Je ne pense pas que le président Ibrahim Boubacar Keïta soit ce type de personne qui va profiter de cette occasion pour passer ce type de message. Il a eu l’occasion naturellement d’échanger directement avec monsieur François Fillon, il a dû lui expliquer sa pensée.
Quand celui-ci est venu à Bamako le mois dernier, le 18 décembre 2016 ?
Absolument. Donc quel que soit le locataire de l’Elysée, les Africains souhaitent qu’il y ait vraiment des relations qui puissent respecter l’autre partenaire.
Le dossier le plus chaud de ce sommet, c’était bien sûr la Gambie. IBK a eu ce mot : Adama Barrow à Bamako, c’est une « reconnaissance de facto sinon de jure », du président élu. Ça y est, il est déjà le président de la Gambie ?
Il est le président élu et reconnu en tant que tel par la Cédéao [Communauté économique des Etats d’Afrique de l’Ouest], par l’Union africaine et par les Nations unies. Il y a déjà une dynamique et à compter du 19, il sera formellement reconnu comme étant le président de la République de Gambie.

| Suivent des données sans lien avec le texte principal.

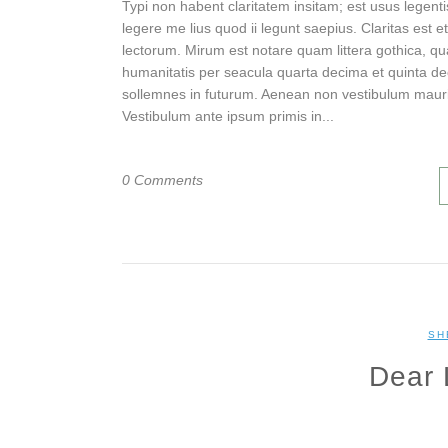
Typi non habent claritatem insitam; est usus legenti
legere me lius quod ii legunt saepius. Claritas es
lectorum. Mirum est notare quam littera gothica, 
humanitatis per seacula quarta decima et quinta de
sollemnes in futurum. Aenean non vestibulum mauri
Vestibulum ante ipsum primis in...
0 Comments
SH
Dear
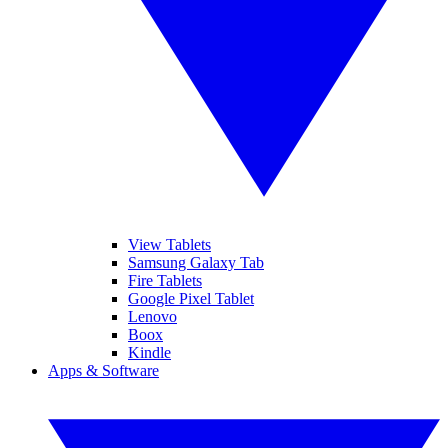
View Tablets
Samsung Galaxy Tab
Fire Tablets
Google Pixel Tablet
Lenovo
Boox
Kindle
Apps & Software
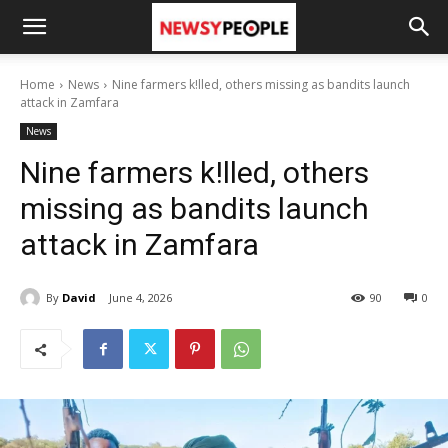
Home
News
Nine farmers k!lled, others missing as bandits launch
attack in Zamfara
News
Nine farmers k!lled, others
missing as bandits launch
attack in Zamfara
By
David
June 4, 2026
90
0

Avec le risque de ne plus pouvoir rentrer chez lui d’ici le 19 janvier, d’être bloqué à l’extérieur et d’être un président reconnu sur la scène internationale, mais qui n’a aucun pouvoir réel sur son pays ?

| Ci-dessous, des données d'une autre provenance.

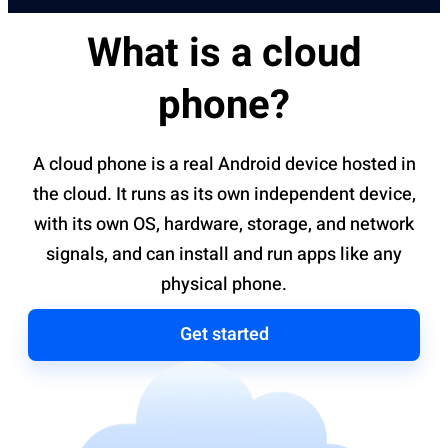
What is a cloud
phone?
A cloud phone is a real Android device hosted in
the cloud. It runs as its own independent device,
with its own OS, hardware, storage, and network
signals, and can install and run apps like any
physical phone.
Get started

Attendons d’arriver au 19. Rien ne dit que le président élu ne sera pas à Banjul le 19 pour prêter serment, conformément à la Constitution gambienne. Tout est mis en œuvre pour que sa prestation de serment puisse se faire.
D’ici jeudi 19, comment pensez-vous pouvoir convaincre Yahya Jammeh de céder le pouvoir ?

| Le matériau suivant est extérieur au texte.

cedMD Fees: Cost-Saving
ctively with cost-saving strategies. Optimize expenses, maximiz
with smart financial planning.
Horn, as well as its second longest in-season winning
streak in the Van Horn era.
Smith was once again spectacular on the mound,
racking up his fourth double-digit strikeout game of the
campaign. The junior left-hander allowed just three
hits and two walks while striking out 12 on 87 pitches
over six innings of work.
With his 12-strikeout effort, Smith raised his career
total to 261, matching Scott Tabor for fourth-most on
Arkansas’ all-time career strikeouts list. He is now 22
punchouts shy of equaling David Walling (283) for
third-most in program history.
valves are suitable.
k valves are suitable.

Les efforts sont toujours en cours. Toutes les bonnes volontés sont invitées aussi à pouvoir y contribuer.
Yahya Jammeh appartient aussi à la communauté diola. Est-ce que les chefs traditionnels de cette communauté peuvent aider ?
Toutes les bonnes volontés, qu’elles proviennent des communautés ethniques ou religieuses, en tout cas toutes les voix qui peuvent aider à une transition pacifique sont encouragées. Mais les chefs d’Etat demeurent déterminés à faire en sorte que la voix du peuple gambien soit respectée.
Et ce que cela veut dire que si, d’ici jeudi, rien ne se passe, l’option militaire sera à ce moment-là la plus probable ?
Elle n’est pas la plus souhaitée, mais elle n’est pas aussi hors de la table.
Dans quelques jours, vous allez élire la prochaine ou le prochain président de la Commission de l’Union africaine. Pour qui penche le Mali ?
Le Mali travaille dans le cadre de la Cédéao. Il y a des concertations en cours au niveau de la Cédéao pour soutenir le candidat ouest-africain en priorité.
Priorité au candidat ouest-africain dites-vous, au premier tour vous votez donc pour le Sénégalais Abdoulaye Bathily ?
Il y a une dynamique régionale dans laquelle le Mali se situe et le chef d’Etat Ibrahim Boubacar Keïta apprécie la situation à la lumière de cette dynamique régionale. Et en fonction de l’évolution, il s’agit de vote, le Mali reste solidaire de ce qui se décide au niveau de l’ensemble régional, mais aussi il reste ouvert à examiner la situation en fonction de la situation réelle au moment de ces votes-là.